La surveillance de sa population semble toujours plus poussée en Chine. La nouvelle trouvaille est l’utilisation de drones camouflés en pigeons pour suivre ses habitants. Développés par une équipe de chercheurs de l’Université Polytechnique de Shaanxi, les pigeons-robots imitent près de 90% du comportement et des mouvements d’un véritable oiseau.

Ces petits « bijoux » de technologies sont utilisés par une trentaine d’agences gouvernementales et militaires chinoises dans au moins 5 provinces différentes du pays, comme le rapporte le South China Morning Post. La région du Xinjiang semble être l’une des plus survolées – donc surveillée – par ces drones-oiseaux. Cette région regroupe la communauté musulmane ouïghoure, qui fait l’objet d’une surveillance accrue de la part du gouvernement chinois.

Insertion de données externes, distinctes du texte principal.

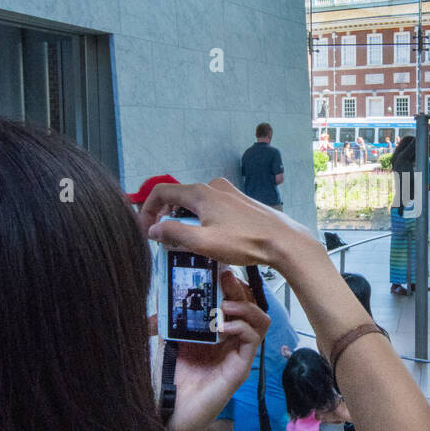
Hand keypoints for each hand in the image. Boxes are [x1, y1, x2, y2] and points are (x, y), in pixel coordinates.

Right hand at [138, 177, 318, 272]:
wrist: (284, 241)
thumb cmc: (244, 242)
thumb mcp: (203, 242)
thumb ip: (174, 234)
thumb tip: (153, 230)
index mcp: (200, 193)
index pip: (161, 192)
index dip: (147, 209)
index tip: (145, 231)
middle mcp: (213, 187)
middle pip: (178, 197)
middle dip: (165, 217)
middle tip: (163, 240)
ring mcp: (228, 193)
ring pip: (196, 203)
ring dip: (184, 220)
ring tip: (185, 243)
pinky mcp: (240, 203)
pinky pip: (212, 207)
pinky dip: (202, 219)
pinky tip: (209, 239)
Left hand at [159, 269, 269, 430]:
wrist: (172, 413)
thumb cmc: (173, 380)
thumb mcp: (170, 342)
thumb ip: (170, 324)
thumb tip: (160, 303)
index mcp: (220, 332)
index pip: (236, 301)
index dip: (232, 285)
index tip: (219, 271)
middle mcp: (234, 341)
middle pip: (252, 306)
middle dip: (241, 289)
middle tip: (225, 279)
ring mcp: (239, 354)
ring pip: (261, 321)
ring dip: (246, 307)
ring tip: (226, 305)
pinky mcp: (241, 368)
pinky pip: (253, 341)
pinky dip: (242, 327)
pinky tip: (224, 327)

Ces pigeons-robots mesurent environ 50 centimètres et pèsent 200 grammes. Avec une autonomie de 30 minutes, les drones-oiseaux peuvent aller à une vitesse de 40 km/h et sont contrôlés à distance grâce à une caméra haute définition et un GPS intégrés.

La Chine n’est pas le premier pays à plancher sur une technologie d’apparence animale. L’Allemagne avait déjà développé le projet « Robobird », mais il n’avait jamais abouti. La cause était sa trop petite autonomie de 10 minutes.

Pour les ingénieurs à l’origine de l’opération « Colombe », les drones-oiseaux n’en sont qu’à leur début. Les prochaines générations devraient être plus fonctionnelles et imiter davantage les mouvements des volatiles. Ils devraient également permettre de voler en cas de mauvaises conditions climatiques telles que des averses de pluie ou de neige, chose dont ils ne sont pas encore capables. Ils devraient également être déployés à plus grande échelle. « Nous pensons que cette technologie a un énorme potentiel… Elle présente des avantages uniques pour répondre aux demandes de drones dans les secteurs militaires et civils » a déclaré Yang Wenqing, professeure ayant travaillé sur le projet.

Ce projet d’ingénierie d’apparence animale représenterait un chiffre d’affaires à près de 1,54 milliard de dollars, d’après l’équipe à son origine. À terme, les animaux bioniques devraient échapper à la détection humaine et radar. De quoi rendre l’espionnage insoupçonnable. Un projet digne d’un épisode de Black Mirror.